* What is needed:
Repeat the data exactly, please; no pictures belong in the copy.

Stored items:
-------------------------

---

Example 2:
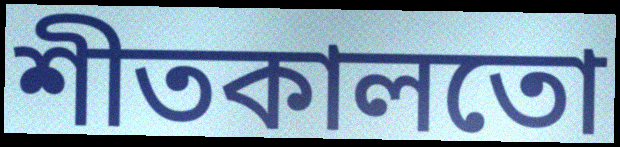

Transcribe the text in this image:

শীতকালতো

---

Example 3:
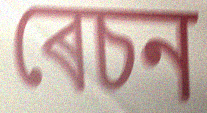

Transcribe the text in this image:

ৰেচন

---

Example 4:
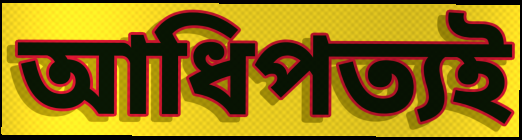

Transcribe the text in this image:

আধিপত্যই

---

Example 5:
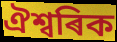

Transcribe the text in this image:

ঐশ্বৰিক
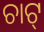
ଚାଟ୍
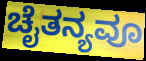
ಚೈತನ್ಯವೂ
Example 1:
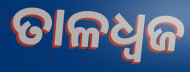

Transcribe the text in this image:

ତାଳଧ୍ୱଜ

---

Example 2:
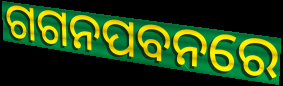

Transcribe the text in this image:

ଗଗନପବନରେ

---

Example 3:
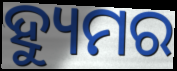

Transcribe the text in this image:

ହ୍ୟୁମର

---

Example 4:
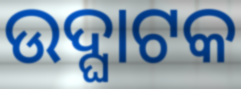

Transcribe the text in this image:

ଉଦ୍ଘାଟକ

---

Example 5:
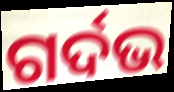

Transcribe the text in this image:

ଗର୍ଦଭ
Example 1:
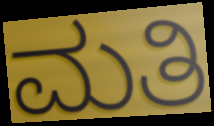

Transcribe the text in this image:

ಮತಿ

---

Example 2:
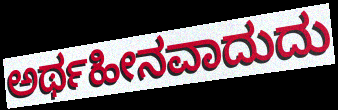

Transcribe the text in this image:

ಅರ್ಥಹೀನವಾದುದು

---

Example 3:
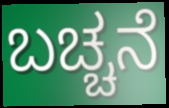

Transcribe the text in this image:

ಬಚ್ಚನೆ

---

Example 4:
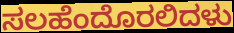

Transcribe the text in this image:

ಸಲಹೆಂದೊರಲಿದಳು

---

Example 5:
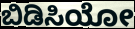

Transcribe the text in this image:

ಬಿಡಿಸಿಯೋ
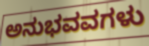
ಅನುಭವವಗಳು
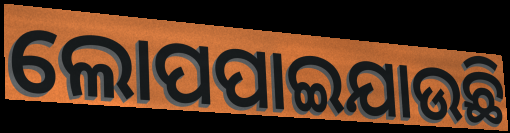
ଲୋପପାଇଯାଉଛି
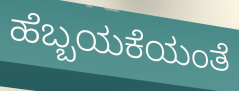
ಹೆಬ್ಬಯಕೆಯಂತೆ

-------------------------

* Response for this exercise:
---

Example 2:

Transcribe the text in this image:

শীতকালতো

---

Example 3:

Transcribe the text in this image:

ৰেচন

---

Example 4:

Transcribe the text in this image:

আধিপত্যই

---

Example 5:

Transcribe the text in this image:

ঐশ্বৰিক
ଚାଟ୍
ಚೈತನ್ಯವೂ
Example 1:

Transcribe the text in this image:

ତାଳଧ୍ୱଜ

---

Example 2:

Transcribe the text in this image:

ଗଗନପବନରେ

---

Example 3:

Transcribe the text in this image:

ହ୍ୟୁମର

---

Example 4:

Transcribe the text in this image:

ଉଦ୍ଘାଟକ

---

Example 5:

Transcribe the text in this image:

ଗର୍ଦଭ
Example 1:

Transcribe the text in this image:

ಮತಿ

---

Example 2:

Transcribe the text in this image:

ಅರ್ಥಹೀನವಾದುದು

---

Example 3:

Transcribe the text in this image:

ಬಚ್ಚನೆ

---

Example 4:

Transcribe the text in this image:

ಸಲಹೆಂದೊರಲಿದಳು

---

Example 5:

Transcribe the text in this image:

ಬಿಡಿಸಿಯೋ
ಅನುಭವವಗಳು
ଲୋପପାଇଯାଉଛି
ಹೆಬ್ಬಯಕೆಯಂತೆ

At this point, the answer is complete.